Work order
With the exception of the pictures, transcribe the entire listing exactly.

Records for the task
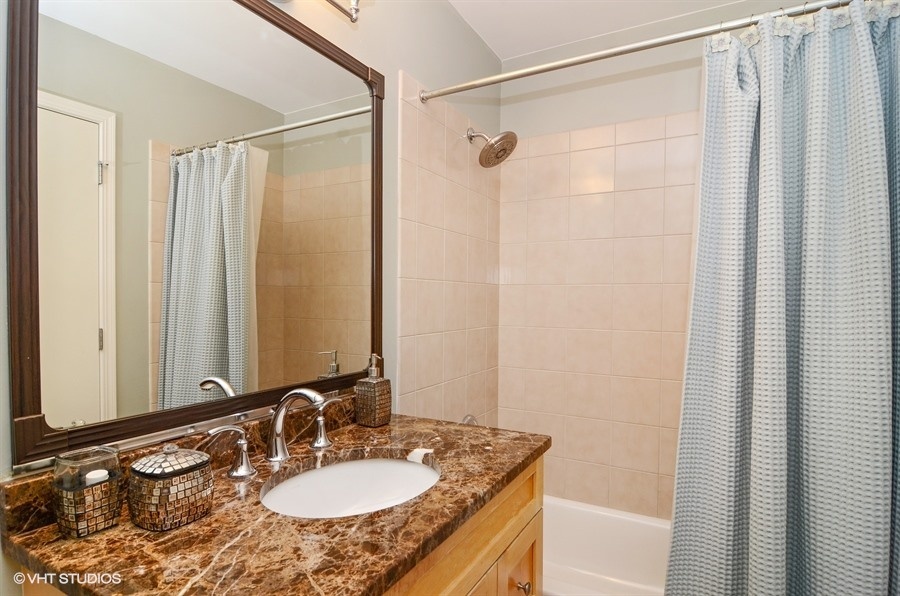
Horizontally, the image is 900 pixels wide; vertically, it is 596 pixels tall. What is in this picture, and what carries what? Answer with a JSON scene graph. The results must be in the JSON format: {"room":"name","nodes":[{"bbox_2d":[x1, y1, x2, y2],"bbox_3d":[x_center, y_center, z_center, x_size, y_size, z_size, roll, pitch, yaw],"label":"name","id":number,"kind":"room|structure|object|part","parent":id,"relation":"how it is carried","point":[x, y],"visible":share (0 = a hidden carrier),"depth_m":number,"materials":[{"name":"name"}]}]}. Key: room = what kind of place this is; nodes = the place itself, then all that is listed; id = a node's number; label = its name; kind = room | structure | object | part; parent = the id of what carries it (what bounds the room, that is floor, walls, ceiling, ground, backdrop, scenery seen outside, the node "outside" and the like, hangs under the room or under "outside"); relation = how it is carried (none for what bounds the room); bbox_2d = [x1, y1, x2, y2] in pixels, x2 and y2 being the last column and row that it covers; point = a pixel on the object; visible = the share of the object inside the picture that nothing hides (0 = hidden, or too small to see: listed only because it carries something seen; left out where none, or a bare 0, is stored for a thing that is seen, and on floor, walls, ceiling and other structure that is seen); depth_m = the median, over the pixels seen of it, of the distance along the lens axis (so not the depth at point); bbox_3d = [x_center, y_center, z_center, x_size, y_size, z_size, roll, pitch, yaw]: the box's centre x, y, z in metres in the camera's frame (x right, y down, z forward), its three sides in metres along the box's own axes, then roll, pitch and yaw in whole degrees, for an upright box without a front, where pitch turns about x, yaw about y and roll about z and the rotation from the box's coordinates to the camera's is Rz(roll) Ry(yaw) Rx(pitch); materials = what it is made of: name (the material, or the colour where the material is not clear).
{"room":"bathroom","nodes":[
{"label":"bathroom","id":0,"kind":"room"},
{"bbox_2d":[0,0,501,595],"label":"left wall","id":1,"kind":"structure","parent":0,"point":[425,77],"depth_m":1.54,"materials":[{"name":"paint"}]},
{"bbox_2d":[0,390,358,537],"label":"backsplash","id":2,"kind":"structure","parent":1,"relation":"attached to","point":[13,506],"depth_m":0.95,"materials":[{"name":"brown stone"}]},
{"bbox_2d":[4,0,385,470],"bbox_3d":[-0.444,-0.227,1.090,0.029,1.011,0.907,1,1,29],"label":"mirror","id":3,"kind":"object","parent":1,"relation":"attached to","point":[95,343],"visible":0.99,"depth_m":0.92,"materials":[{"name":"mirror"}]},
{"bbox_2d":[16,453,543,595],"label":"vanity cabinet","id":4,"kind":"object","parent":1,"relation":"attached to","point":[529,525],"visible":0.26,"depth_m":0.97,"materials":[{"name":"brown wood"}]},
{"bbox_2d":[1,410,549,595],"bbox_3d":[-0.228,0.403,0.977,0.656,0.041,0.995,1,1,29],"label":"countertop","id":5,"kind":"structure","parent":4,"relation":"on","point":[379,430],"depth_m":0.75,"materials":[{"name":"brown stone"}]},
{"bbox_2d":[52,446,123,538],"bbox_3d":[-0.601,0.318,0.750,0.086,0.126,0.087,1,1,29],"label":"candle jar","id":6,"kind":"object","parent":5,"relation":"on","point":[88,508],"visible":0.9,"depth_m":0.72,"materials":[{"name":"glass"}]},
{"bbox_2d":[84,469,109,485],"bbox_3d":[-0.595,0.326,0.757,0.033,0.062,0.032,1,1,29],"label":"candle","id":7,"kind":"object","parent":6,"relation":"in","point":[87,475],"visible":0.41,"depth_m":0.75,"materials":[{"name":"white wax"}]},
{"bbox_2d":[126,445,213,531],"bbox_3d":[-0.488,0.319,0.790,0.122,0.126,0.122,1,1,29],"label":"lidded jar","id":8,"kind":"object","parent":5,"relation":"on","point":[175,483],"visible":0.99,"depth_m":0.75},
{"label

Exercise output
Horizontally, the image is 900 pixels wide; vertically, it is 596 pixels tall. What is in this picture, and what carries what? Answer with a JSON scene graph. The results must be in the JSON format: {"room":"name","nodes":[{"bbox_2d":[x1, y1, x2, y2],"bbox_3d":[x_center, y_center, z_center, x_size, y_size, z_size, roll, pitch, yaw],"label":"name","id":number,"kind":"room|structure|object|part","parent":id,"relation":"how it is carried","point":[x, y],"visible":share (0 = a hidden carrier),"depth_m":number,"materials":[{"name":"name"}]}]}. Key: room = what kind of place this is; nodes = the place itself, then all that is listed; id = a node's number; label = its name; kind = room | structure | object | part; parent = the id of what carries it (what bounds the room, that is floor, walls, ceiling, ground, backdrop, scenery seen outside, the node "outside" and the like, hangs under the room or under "outside"); relation = how it is carried (none for what bounds the room); bbox_2d = [x1, y1, x2, y2] in pixels, x2 and y2 being the last column and row that it covers; point = a pixel on the object; visible = the share of the object inside the picture that nothing hides (0 = hidden, or too small to see: listed only because it carries something seen; left out where none, or a bare 0, is stored for a thing that is seen, and on floor, walls, ceiling and other structure that is seen); depth_m = the median, over the pixels seen of it, of the distance along the lens axis (so not the depth at point); bbox_3d = [x_center, y_center, z_center, x_size, y_size, z_size, roll, pitch, yaw]: the box's centre x, y, z in metres in the camera's frame (x right, y down, z forward), its three sides in metres along the box's own axes, then roll, pitch and yaw in whole degrees, for an upright box without a front, where pitch turns about x, yaw about y and roll about z and the rotation from the box's coordinates to the camera's is Rz(roll) Ry(yaw) Rx(pitch); materials = what it is made of: name (the material, or the colour where the material is not clear).
{"room":"bathroom","nodes":[
{"label":"bathroom","id":0,"kind":"room"},
{"bbox_2d":[0,0,501,595],"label":"left wall","id":1,"kind":"structure","parent":0,"point":[425,77],"depth_m":1.54,"materials":[{"name":"paint"}]},
{"bbox_2d":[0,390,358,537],"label":"backsplash","id":2,"kind":"structure","parent":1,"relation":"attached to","point":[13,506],"depth_m":0.95,"materials":[{"name":"brown stone"}]},
{"bbox_2d":[4,0,385,470],"bbox_3d":[-0.444,-0.227,1.090,0.029,1.011,0.907,1,1,29],"label":"mirror","id":3,"kind":"object","parent":1,"relation":"attached to","point":[95,343],"visible":0.99,"depth_m":0.92,"materials":[{"name":"mirror"}]},
{"bbox_2d":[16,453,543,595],"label":"vanity cabinet","id":4,"kind":"object","parent":1,"relation":"attached to","point":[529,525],"visible":0.26,"depth_m":0.97,"materials":[{"name":"brown wood"}]},
{"bbox_2d":[1,410,549,595],"bbox_3d":[-0.228,0.403,0.977,0.656,0.041,0.995,1,1,29],"label":"countertop","id":5,"kind":"structure","parent":4,"relation":"on","point":[379,430],"depth_m":0.75,"materials":[{"name":"brown stone"}]},
{"bbox_2d":[52,446,123,538],"bbox_3d":[-0.601,0.318,0.750,0.086,0.126,0.087,1,1,29],"label":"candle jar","id":6,"kind":"object","parent":5,"relation":"on","point":[88,508],"visible":0.9,"depth_m":0.72,"materials":[{"name":"glass"}]},
{"bbox_2d":[84,469,109,485],"bbox_3d":[-0.595,0.326,0.757,0.033,0.062,0.032,1,1,29],"label":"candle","id":7,"kind":"object","parent":6,"relation":"in","point":[87,475],"visible":0.41,"depth_m":0.75,"materials":[{"name":"white wax"}]},
{"bbox_2d":[126,445,213,531],"bbox_3d":[-0.488,0.319,0.790,0.122,0.126,0.122,1,1,29],"label":"lidded jar","id":8,"kind":"object","parent":5,"relation":"on","point":[175,483],"visible":0.99,"depth_m":0.75},
{"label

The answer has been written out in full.